An attorney who is making notes about the video of a deposition can create an Annotation note linked to the video. The location of a specific statement by the person being deposed can be entered as the time reference of the statement, and so is easy to return to. That same Annotation note can also link to other documents, such as a court hearing record, etc.

Personally, I dislike “vandalizing” my reference documents by using highlighting, underlining or adding text boxes to them. Anyone, of course, is free to consider me eccentric about such matters. I am. :slight_smile:

Tim, I agree wholeheartedly, and have made this request on a number of occasions.

Bill I understand your workaround, and your preference for this workaround - but the Skim style features are simply unbeatable for us lawyer types that happen to be marking up a large PDF with our commentary for multiple purposes - including sending it off to a colleague who is not working with Devonthink, preparing for cross-examination of a witness or preparation for a conference. Sometimes we prepare in a real hurry - and simply don’t have time to structure everything around a hyperlinked annotation rtf. I, for one, would very much like the ability to search within the annotations in the annotation boxes, and I would like to see them flagged down the right hand side ala Skim

Having followed this issue for a while, I can’t ascertain whether the absence of this Skim style feature in DT:

  1. is a design choice that DT’s designers do not want to implement for design reasons; or

  2. is technically problematic or impossible for coding reasons or reasons to do with Apple OS issues.
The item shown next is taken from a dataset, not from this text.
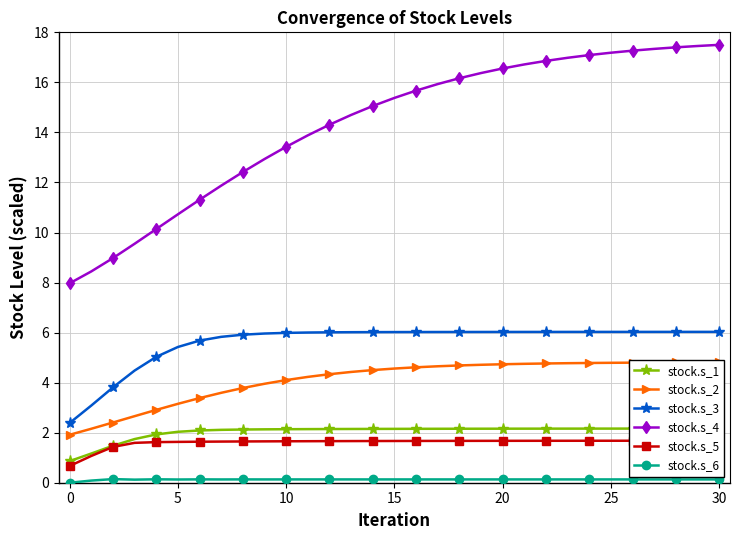

True or false: stock.s_3 has a value of 1.3 at 7.

False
Can you please confirm if it is either or both of these reasons?

regards

David

David, it’s more like 1 + 2. DEVONthink doesn’t develop new or modified document filetypes (the introduction of Formatted Notes is an exception, but was easy to do and was directed in part at deficiencies in iOS handling of rich text).

DEVONthink’s purpose and focus of development is assisting the user to work with the information content of many different filetypes in database collections. In itself, that’s a very tall order, and the developers are bringing all possible resources to tackle it. The success of DEVONtechnologies has resulted from sticking to that focus. The developers have major development plans for the future.
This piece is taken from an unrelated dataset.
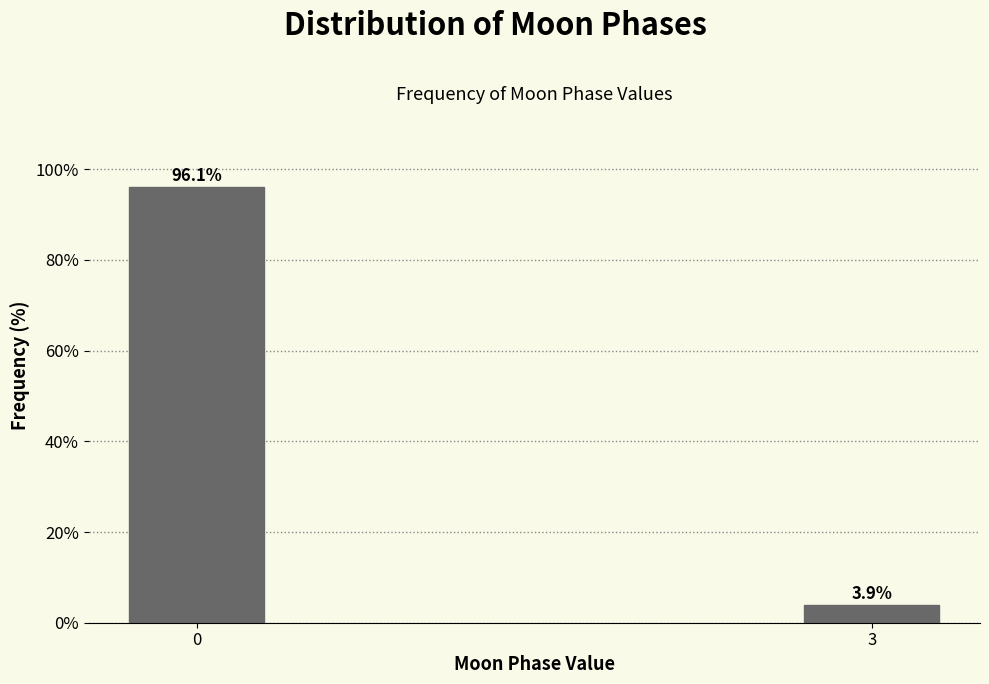

Reading left to right, what are all the values shown in this chart?

0=96.1	3=3.9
Of course, there are sidetracks resulting from a series of changes in operating systems (and computer hardware) and application changes by other developers that often result in development resources to handle such changes. Although they sometimes offer possibilities for new or improved features, they often divert resources from the primary focus.
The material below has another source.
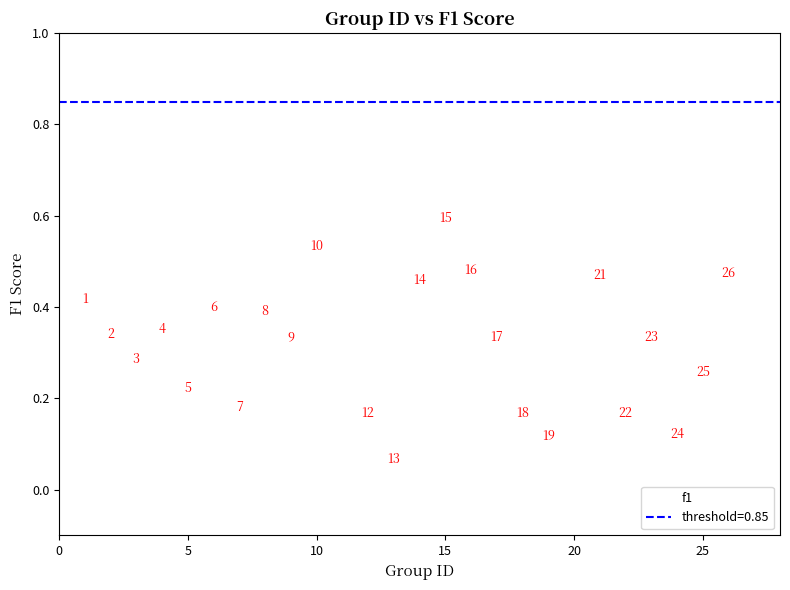

What is the range of X values (max minus min)?

25.0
Skim is a project to modify a PDF viewer to improve note-taking in PDFs. It has many satisfied users. But as it is developed independently of Apple, it is subject to issues when Apple’s operating system is updated or upgraded. DEVONthink already provides for opening PDFs under Skim (and so use bookmarks to pages in long documents), and of course Skim notes can be exported and captured to DEVONthink.

Another application that is often suggested to DEVONtechnologies is Scrivener, which uses proprietary code for document management, especially text documents. It has advantages for some purposes, limitations for others.

True, DEVONtechnologies could adopt or develop such code resources in DEVONthink. But they would have inherent limitations. Skim note-taking only works for PDFs, for example. And they pose some risk of requiring development to keep up with operating systems, as opposed to the current focus on use of the PDF viewer and text code supplied by Apple.

Our developers have plans for the next generation of DEVONthink. Don’t expect to see DEVONthink writing much proprietary code to create or render documents. Do expect to see significant improvements in how one can work with documents.

Thanks for your considered response Bill. I’ve seen the Skim issues with OS updates quite regularly, and can understand why it is one less problem that the DT developers would want to deal with.

DT remains a revolutionary improvement to my practice management, PDF limitations included, and I,ve no doubt it’s developers are well aware of the market segment, including me, who live and breath searchable PDFs in large number and size.

I look forward to its continuing evolution!